● Try it: Can you reproduce the records below word for word, beginning at the line containing "Count the number" and continuing through the end of the records? Leave the pictures out of your answer.

Stored entries:
== Segment start ==
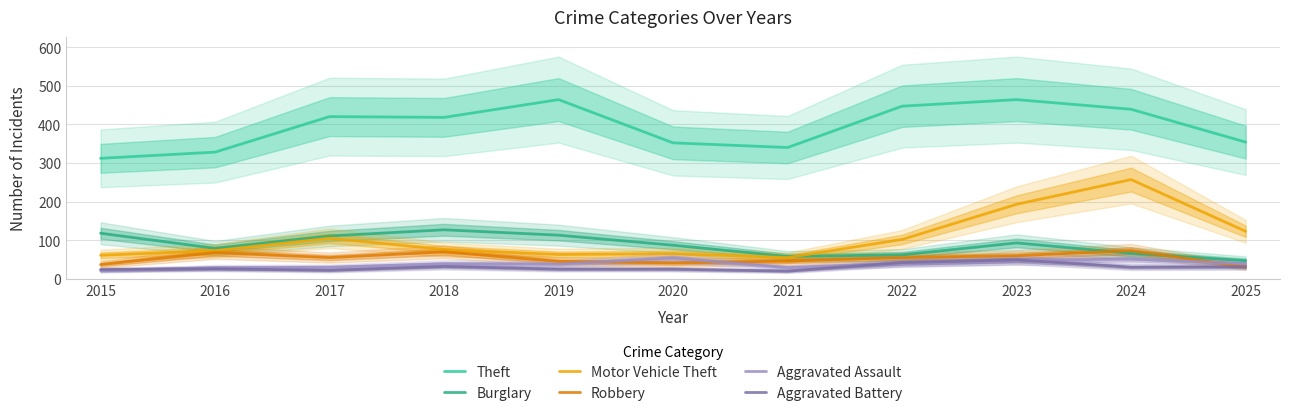

How many data points in Motor Vehicle Theft are above 76?

5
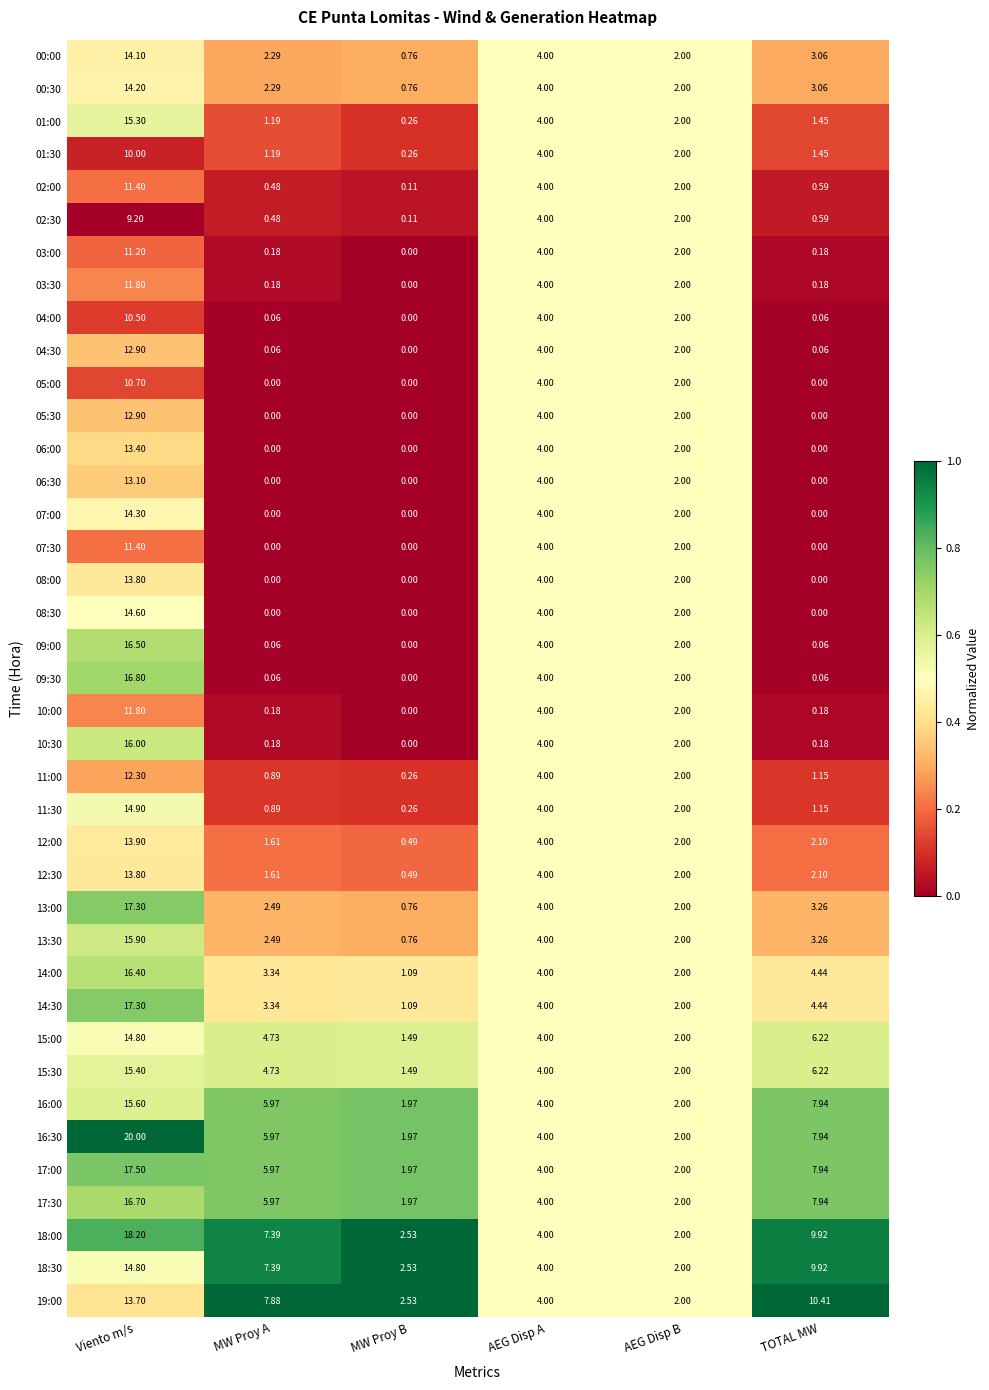

At how many categories does at least one series exceed 0?

6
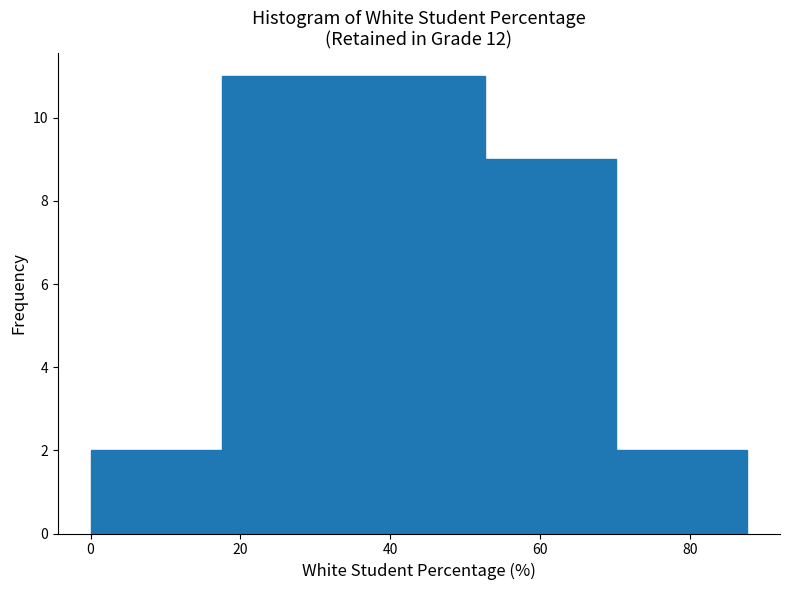

Reading left to right, list every bar in this chart as the range it spans on the x-axis followed by its height. Neither the bar edges nor the heights are printed on the chart, so give them approximately, as read against the axes.

0 to 18: 2
18 to 36: 11
36 to 52: 11
52 to 70: 9
70 to 88: 2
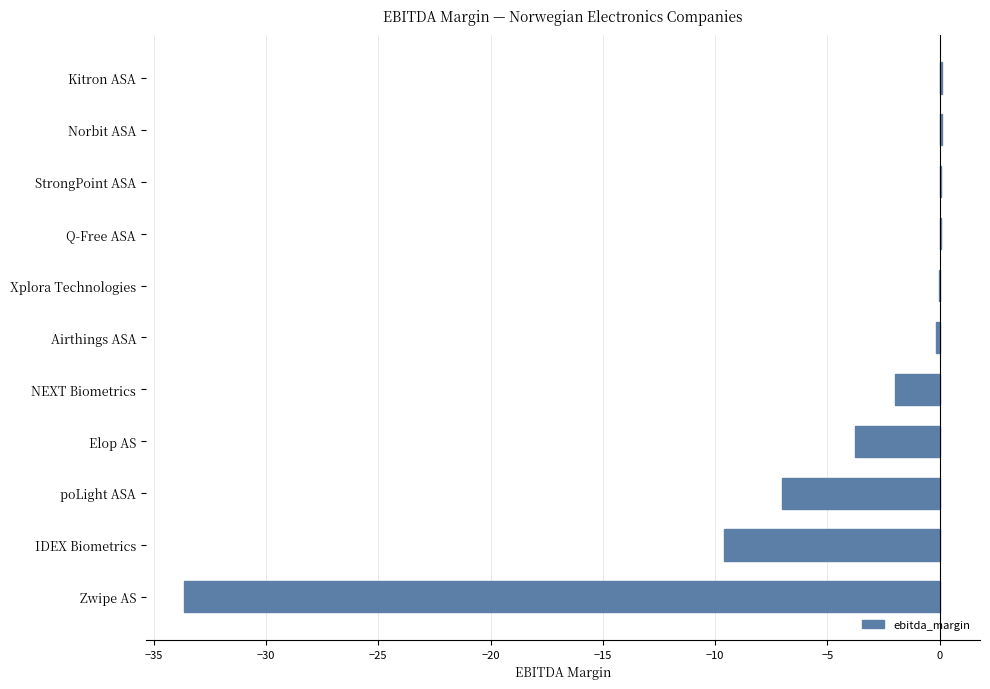

Count the number of data series in this chart.

1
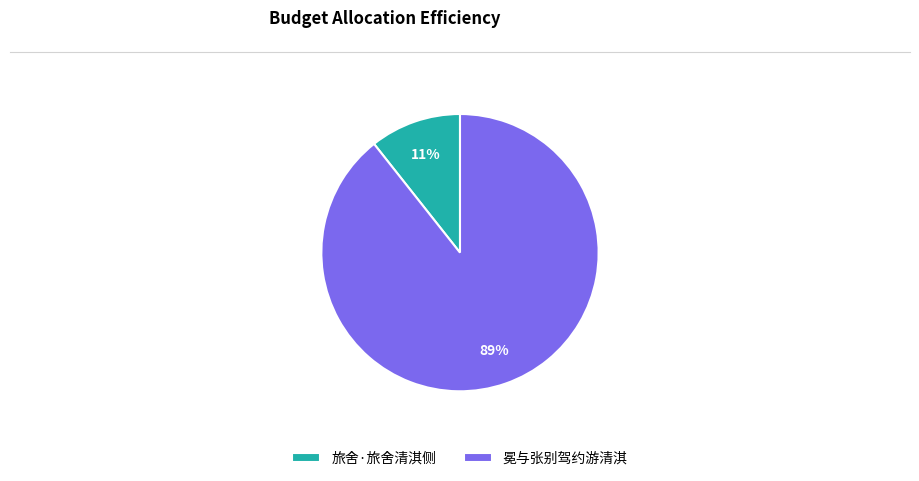

To the nearest percent, what is the average slice percentage?

50%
== Segment end ==
● Solution:
Count the number of data series in this chart.

1

To the nearest percent, what is the average slice percentage?

50%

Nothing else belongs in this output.